*PROBLEM DESCRIPTION:* Since only the text is wanted, print every entry below exactly and omit the images.

★ ★ ★

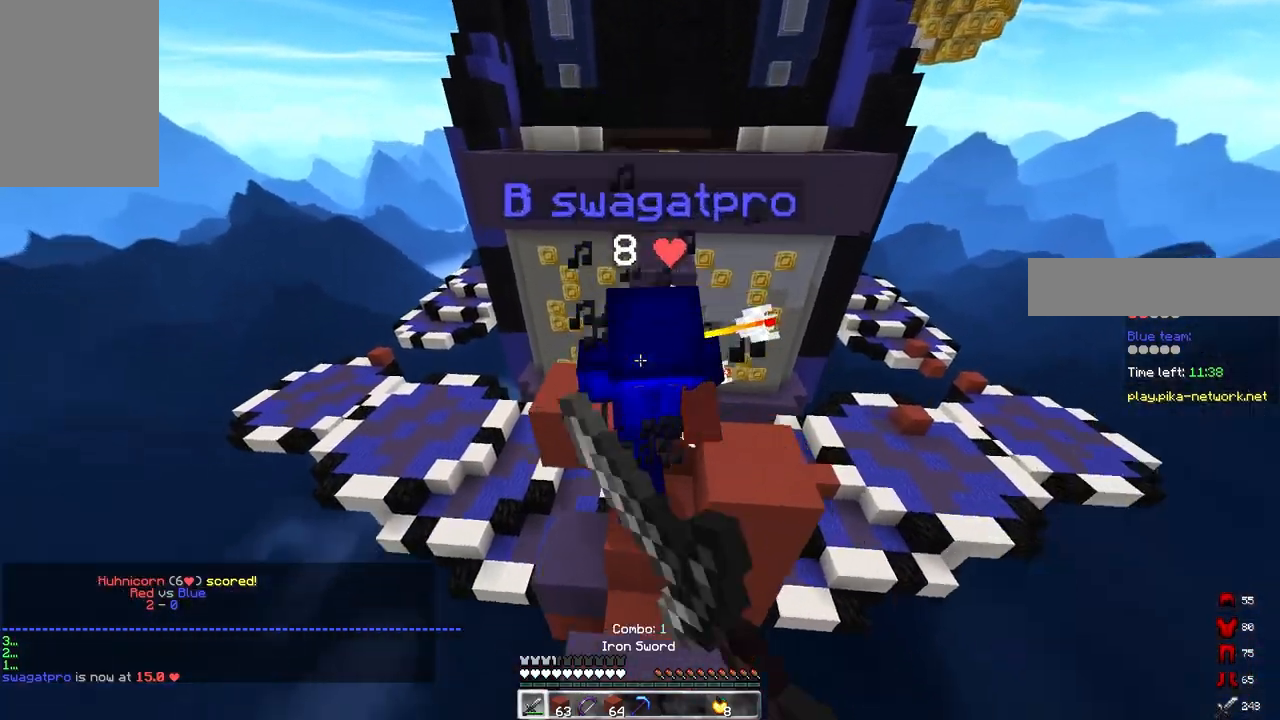
{"keys": ["d", "w"], "mouse": ["left"], "events": [[50, "a", "down"], [117, "d", "up"], [267, "d", "down"], [317, "a", "up"]]}
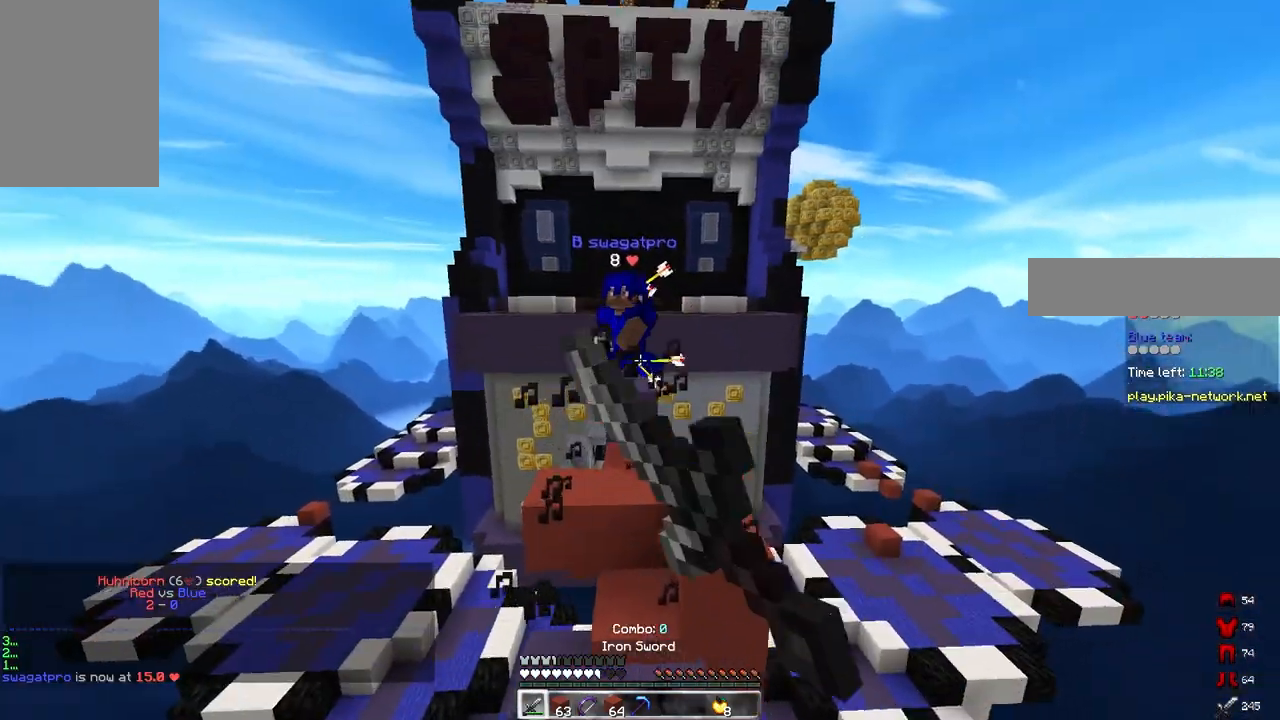
{"keys": ["d", "space", "w"], "mouse": [], "events": [[17, "d", "up"], [150, "mouse_left", "up"], [233, "space", "down"], [267, "d", "down"]]}
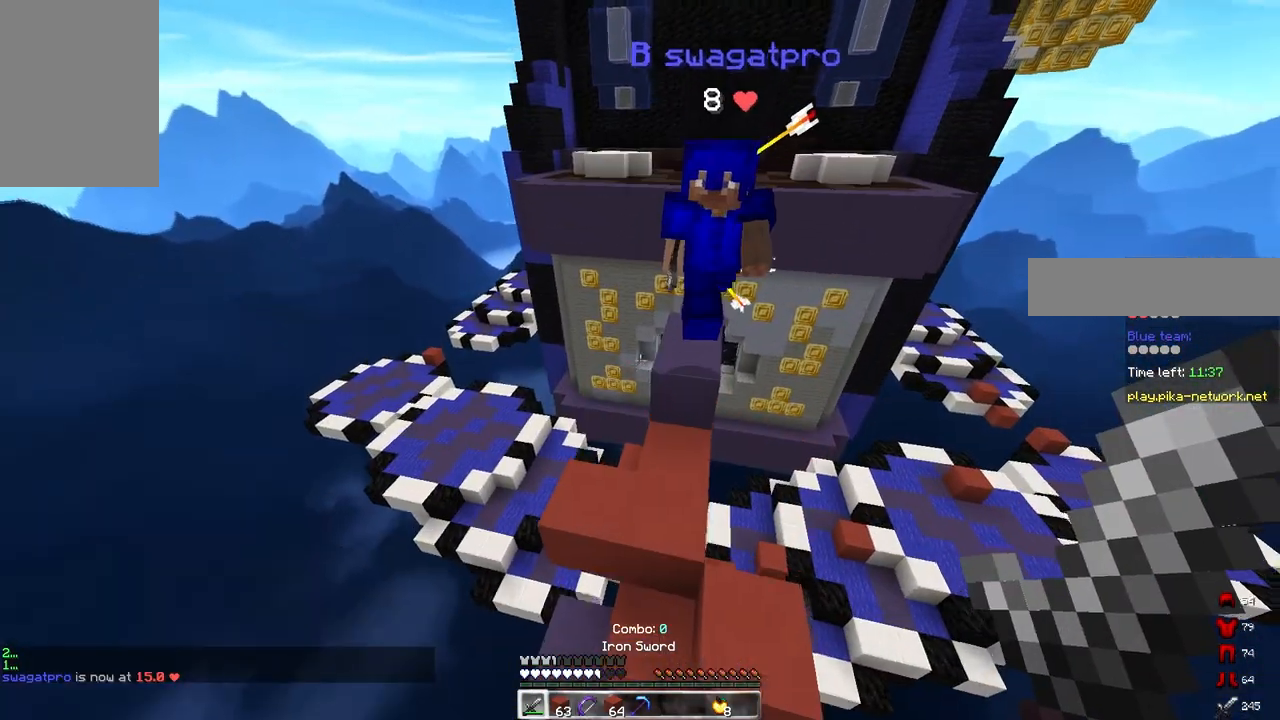
{"keys": ["w"], "mouse": [], "events": [[83, "mouse_left", "down"], [83, "space", "up"], [150, "a", "down"], [183, "mouse_left", "up"], [233, "d", "up"], [250, "mouse_left", "down"], [467, "a", "up"], [500, "mouse_left", "up"]]}
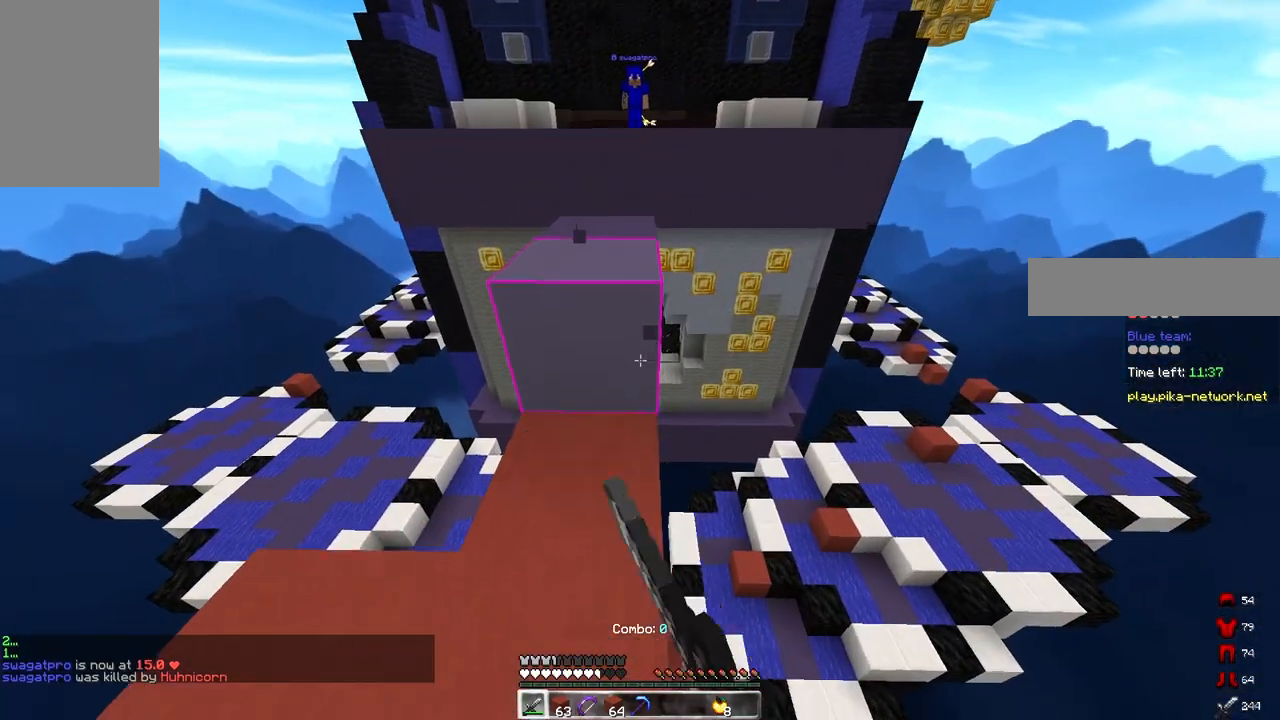
{"keys": ["d", "w"], "mouse": [], "events": [[50, "space", "down"], [283, "space", "up"], [350, "d", "down"]]}
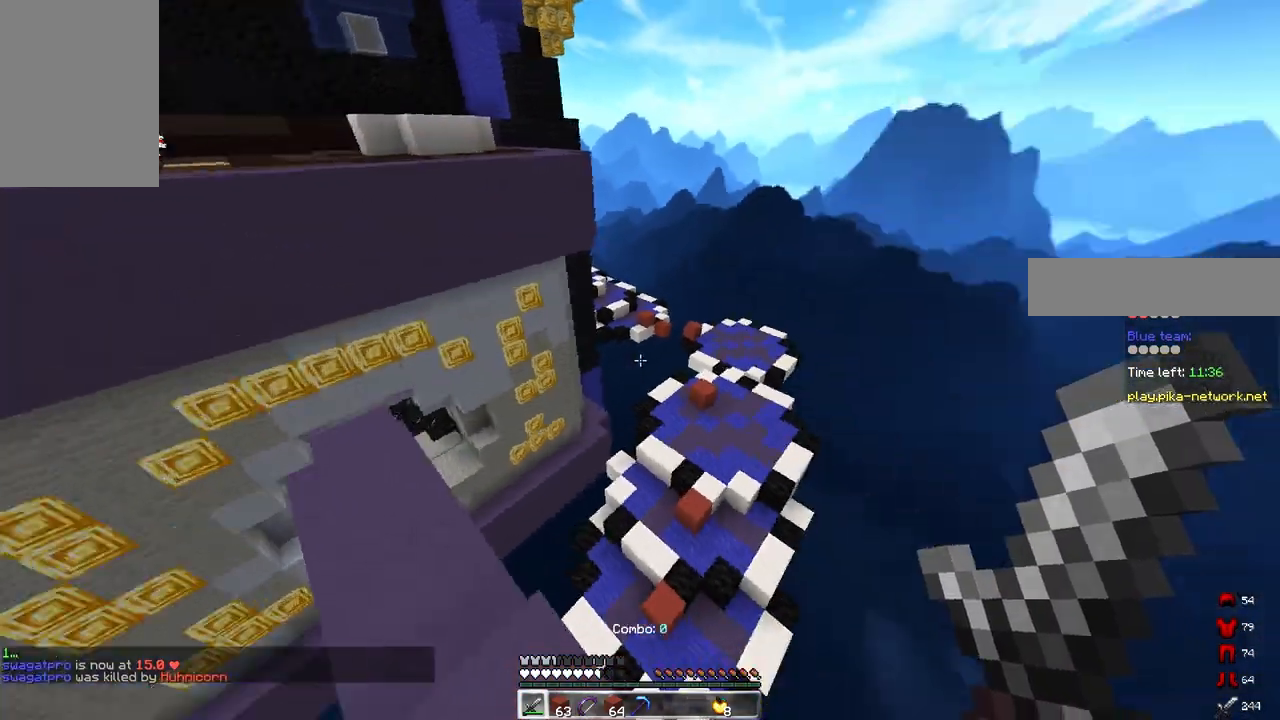
{"keys": ["space", "w"], "mouse": [], "events": [[17, "space", "down"], [267, "d", "up"]]}
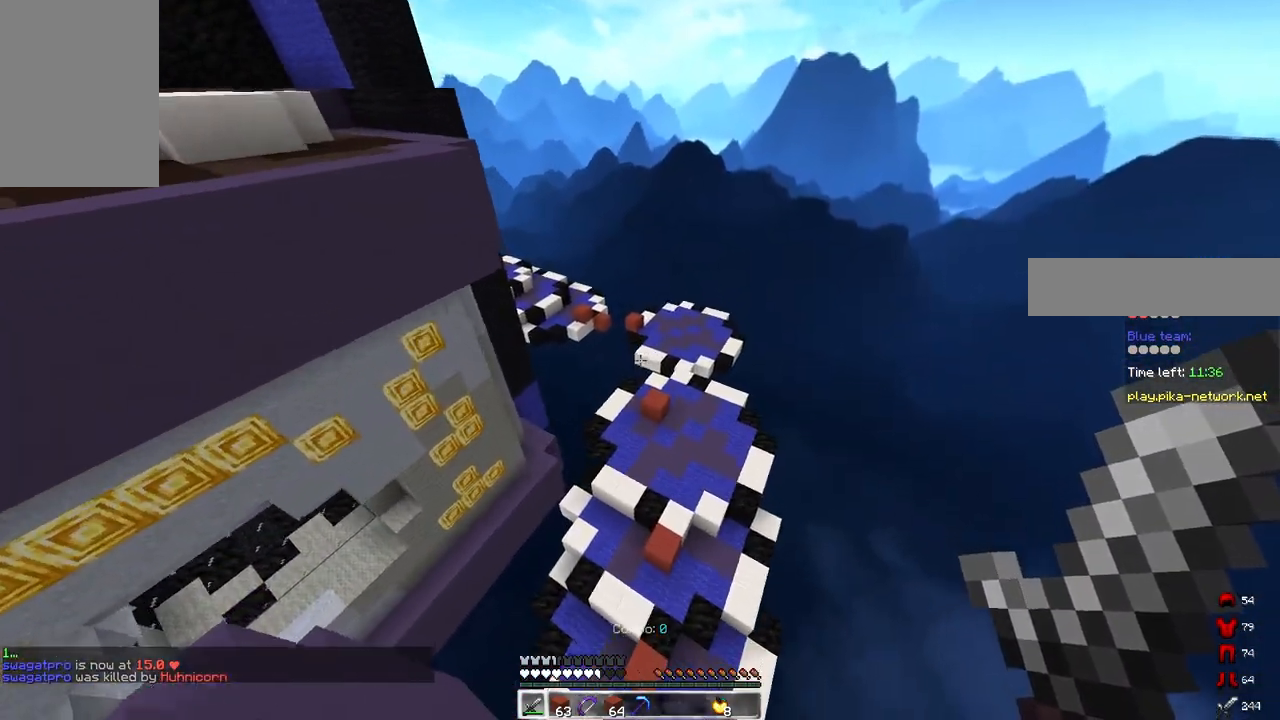
{"keys": ["d", "w"], "mouse": [], "events": [[383, "d", "down"], [383, "space", "up"]]}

★ ★ ★

*TASK SOLUTION:*
{"keys": ["d", "w"], "mouse": ["left"], "events": [[50, "a", "down"], [117, "d", "up"], [267, "d", "down"], [317, "a", "up"]]}
{"keys": ["d", "space", "w"], "mouse": [], "events": [[17, "d", "up"], [150, "mouse_left", "up"], [233, "space", "down"], [267, "d", "down"]]}
{"keys": ["w"], "mouse": [], "events": [[83, "mouse_left", "down"], [83, "space", "up"], [150, "a", "down"], [183, "mouse_left", "up"], [233, "d", "up"], [250, "mouse_left", "down"], [467, "a", "up"], [500, "mouse_left", "up"]]}
{"keys": ["d", "w"], "mouse": [], "events": [[50, "space", "down"], [283, "space", "up"], [350, "d", "down"]]}
{"keys": ["space", "w"], "mouse": [], "events": [[17, "space", "down"], [267, "d", "up"]]}
{"keys": ["d", "w"], "mouse": [], "events": [[383, "d", "down"], [383, "space", "up"]]}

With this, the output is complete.